BESMELE

بِسْمِ اللّهِ الرَّحْمـَنِ الرَّحِيمِ

18 Temmuz 2009 Cumartesi

MENFAATÇI YAKLAŞIMLAR

22-Hac Suresi

MENFAATÇI YAKLAŞIMLAR

Surenin akışı şimdi de insanlar arasında bir diğer örneği sunuyor. Her ne kadar o günkü davet hareketi bu örnekle karşı karşıya kalmışsa da bu örneğin her kuşakta yeniden yaşandığını görmek mümkündür. Bu tip insanlar inanç sistemini kâr-zarar terazisinde tartarlar. Onlar inancı pazarda alınabilecek bir meta sanırlar:

11- İnsanlar arasında öylesi de var ki, sınırlı ve somut bir amaç uğruna Allah'a kulluk eder. Eğer işleri iyi giderse hoşnut olur. Fakat eğer sınav amaçlı bir sıkıntı ile karşılaşırsa yüzgeri eder, sırt çevirir. Böylesi hem dünyayı hem de ahireti kaybeder ki, işte apaçık hüsran budur.

(Kayıtlı veri girdileri)
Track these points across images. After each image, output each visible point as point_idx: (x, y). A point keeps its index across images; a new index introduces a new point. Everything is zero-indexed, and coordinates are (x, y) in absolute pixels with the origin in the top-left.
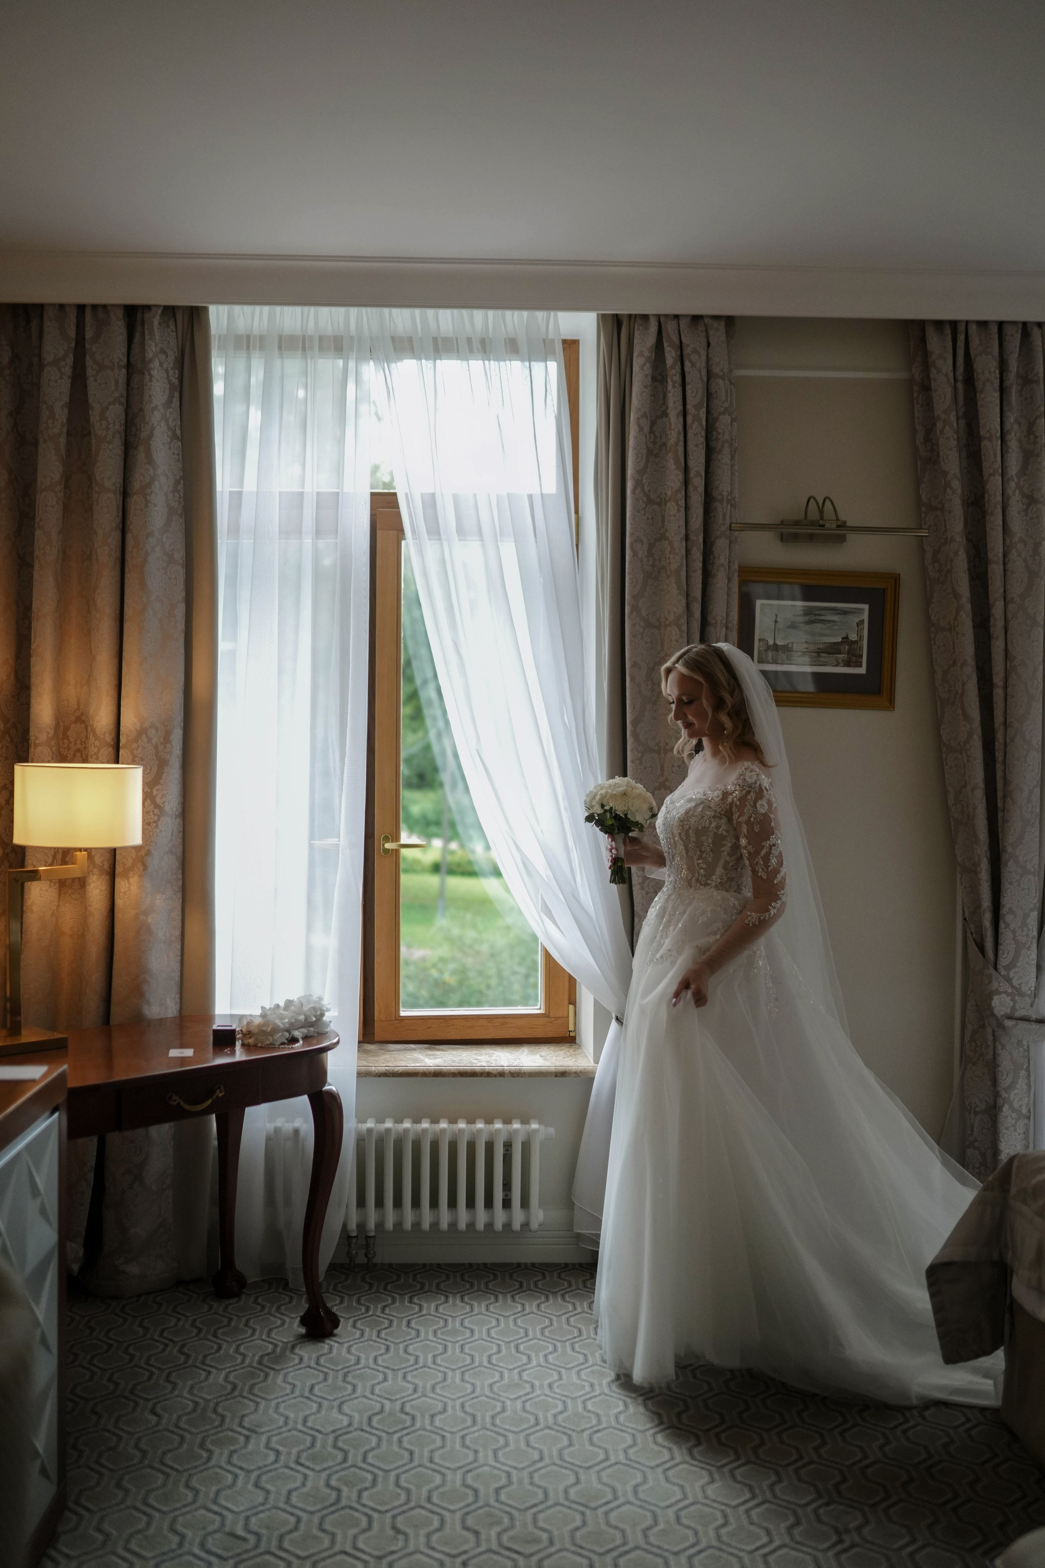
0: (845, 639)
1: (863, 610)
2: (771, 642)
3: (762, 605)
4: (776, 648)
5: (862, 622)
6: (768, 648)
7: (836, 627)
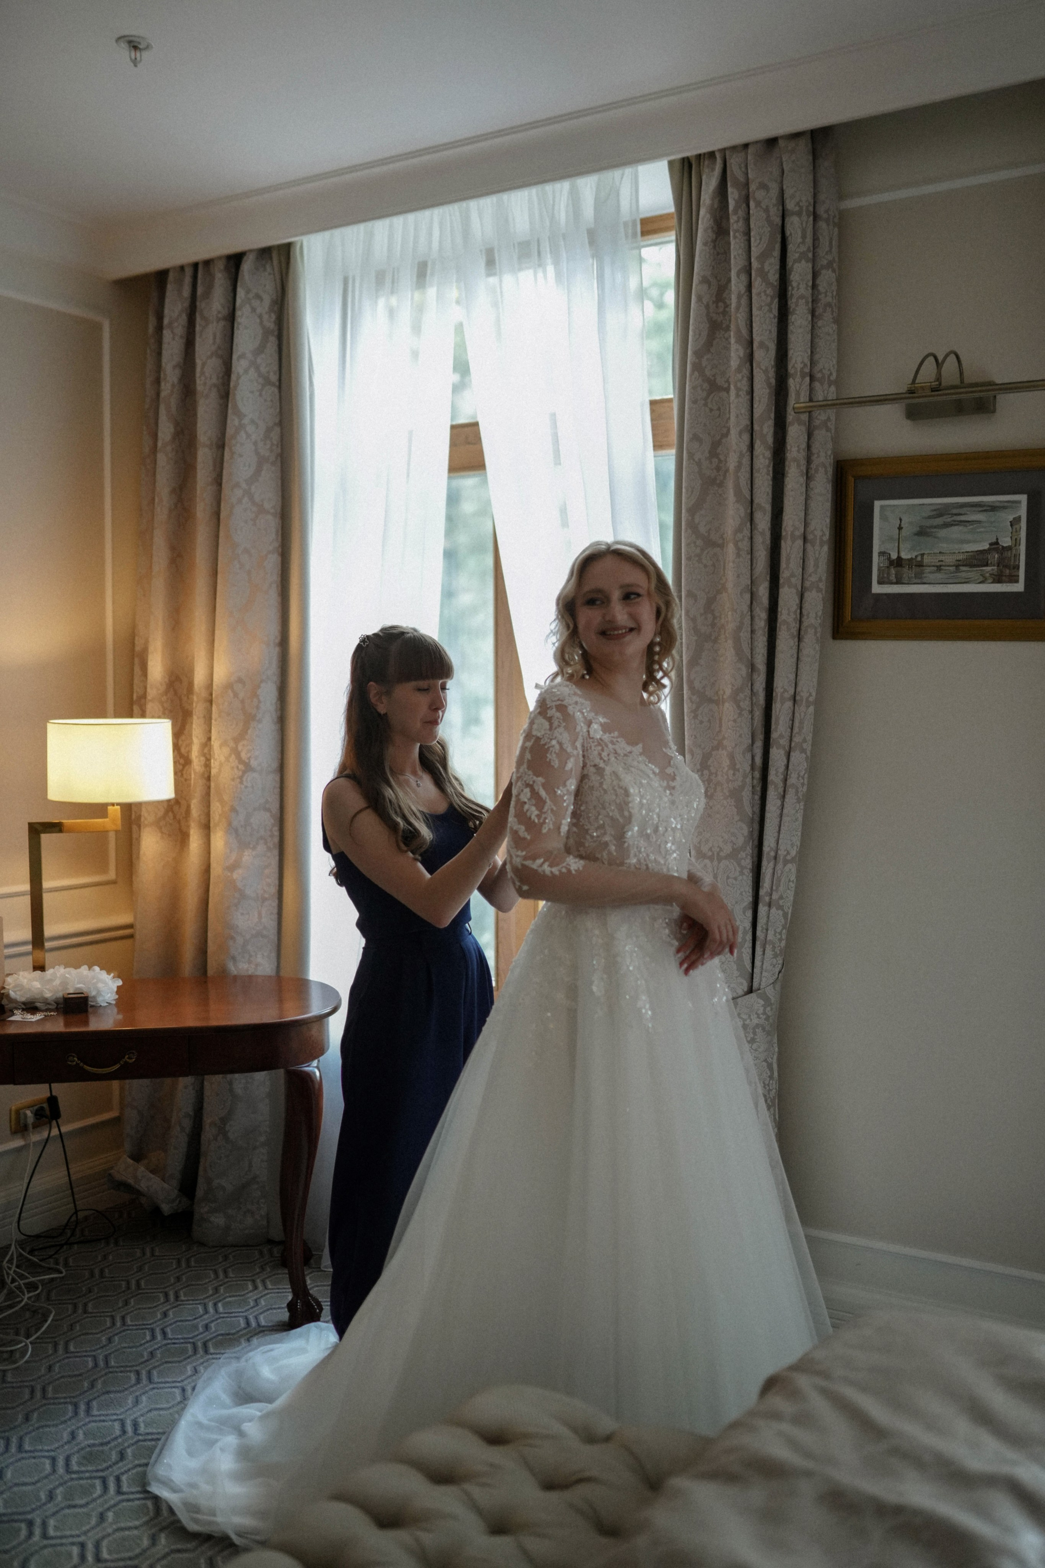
0: (995, 545)
1: (1019, 502)
2: (894, 556)
3: (882, 507)
4: (899, 563)
5: (1018, 520)
6: (891, 563)
7: (982, 530)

- **Alıştırmalar**:
- 1) Menfaatçi yaklaşımlar üzerine olan metin şu ifadeleri doğruluyor mu: (a) Bu tip insanlar inanç sistemini kâr-zarar terazisinde tartar. (b) Bu örnek yalnızca o günkü davet hareketi döneminde görülmüştür. (c) Sınav amaçlı bir sıkıntıyla karşılaşan böyle biri sabredip yoluna devam eder. Her biri için evet ya da hayır yazıp metnin belirleyici sözlerini aynen alıntılayın.
- 2) Kayıtlarda "zero" dizesini içeren satırları sayın; bu dizeyi taşıyan kaç satır var? Büyük-küçük harf ayrımı gözetilir, yalnızca sayıyı yazın.

- **Çözümler**:
- 1)
(a) Evet: "Bu tip insanlar inanç sistemini kâr-zarar terazisinde tartarlar."
(b) Hayır: "bu örneğin her kuşakta yeniden yaşandığını görmek mümkündür."
(c) Hayır: "Fakat eğer sınav amaçlı bir sıkıntı ile karşılaşırsa yüzgeri eder, sırt çevirir."

- 2) 1